ページ抜粋をもとに、次の問いに答えてください。
(a) ビワマスに新しく付けられた学名は何ですか。
(b) ホロタイプ標本の展示は何月何日までですか。
(c) 1990年に、タイプ標本はビワマスの標本ではないと指摘したのは誰ですか。

— ページ抜粋 —
_ _ _

新たに学名が付けられた琵琶湖の固有種「ビワマス」のホロタイプ標本の展示が7月19日、琵琶湖博物館(草津市下物町)で始まった。
琵琶湖博物館の特別研究員・藤岡康弘さんらの研究グループが6月21日、ビワマスに「オンコリンカス・ビワエンシス」という新たな学名を付けたことを国際学術誌「イクチオロジー リサーチ」で発表。ビワマスは新種登録された。これを記念し、新種登録に使ったタイプ標本から選んだ代表となるホロタイプ標本を8月3日までの期間限定で水族企画室に展示している。
同博物館学芸員の田畑諒一さんは「ホロタイプ標本は世界に1つだけ。今後は琵琶湖博物館で保管するが、展示の予定はないので、今回の展示が最初で最後。学名が付いたことで国際的に新種として認められ、保全が進むことを期待している」と話す。
ビワマスは江戸時代に書かれた「湖中産物図証」にも北国のカワマス(サクラマス)とは異なると記されており、学術的にも一般にも琵琶湖の魚として認識されてきた。タイプ標本を巡っては、1925(大正14)年に米国の魚類研究者が「オンコリンカス・ロヅラス」の学名で新種登録した時に使いビワマスとみなされてきたタイプ標本を1990(平成2)年木村清朗さんがビワマスの標本ではないと指摘。以降、ビワマスには学名がない状態が続いていた。

_ _ _

— 使うデータ —
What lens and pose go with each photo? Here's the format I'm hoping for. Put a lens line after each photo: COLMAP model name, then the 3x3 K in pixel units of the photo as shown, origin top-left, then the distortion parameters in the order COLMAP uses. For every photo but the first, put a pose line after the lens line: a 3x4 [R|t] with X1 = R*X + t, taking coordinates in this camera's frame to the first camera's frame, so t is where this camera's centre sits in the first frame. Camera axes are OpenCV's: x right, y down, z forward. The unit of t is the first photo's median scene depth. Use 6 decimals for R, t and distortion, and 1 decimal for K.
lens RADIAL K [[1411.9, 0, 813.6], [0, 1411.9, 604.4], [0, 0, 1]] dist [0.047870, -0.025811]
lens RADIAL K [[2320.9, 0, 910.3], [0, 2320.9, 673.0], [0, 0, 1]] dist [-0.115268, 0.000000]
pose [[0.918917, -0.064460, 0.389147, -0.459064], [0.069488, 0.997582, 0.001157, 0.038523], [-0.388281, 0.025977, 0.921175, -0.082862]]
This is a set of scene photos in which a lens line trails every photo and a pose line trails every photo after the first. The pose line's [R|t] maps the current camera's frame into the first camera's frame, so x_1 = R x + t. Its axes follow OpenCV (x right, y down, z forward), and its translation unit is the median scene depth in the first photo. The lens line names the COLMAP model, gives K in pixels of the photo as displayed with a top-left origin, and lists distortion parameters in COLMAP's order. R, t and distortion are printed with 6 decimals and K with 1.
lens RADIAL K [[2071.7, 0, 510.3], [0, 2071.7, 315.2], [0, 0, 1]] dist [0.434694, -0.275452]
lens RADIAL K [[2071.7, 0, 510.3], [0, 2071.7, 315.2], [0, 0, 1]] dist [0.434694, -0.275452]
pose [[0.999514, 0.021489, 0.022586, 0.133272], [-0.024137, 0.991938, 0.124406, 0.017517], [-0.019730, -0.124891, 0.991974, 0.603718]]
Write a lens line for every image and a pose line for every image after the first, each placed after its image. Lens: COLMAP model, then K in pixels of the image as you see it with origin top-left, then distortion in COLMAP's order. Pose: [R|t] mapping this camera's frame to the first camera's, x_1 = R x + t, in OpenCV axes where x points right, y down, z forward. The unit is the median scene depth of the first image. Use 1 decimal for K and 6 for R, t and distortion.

_ _ _

— 答え —
(a) オンコリンカス・ビワエンシス
(b) 8月3日
(c) 木村清朗さん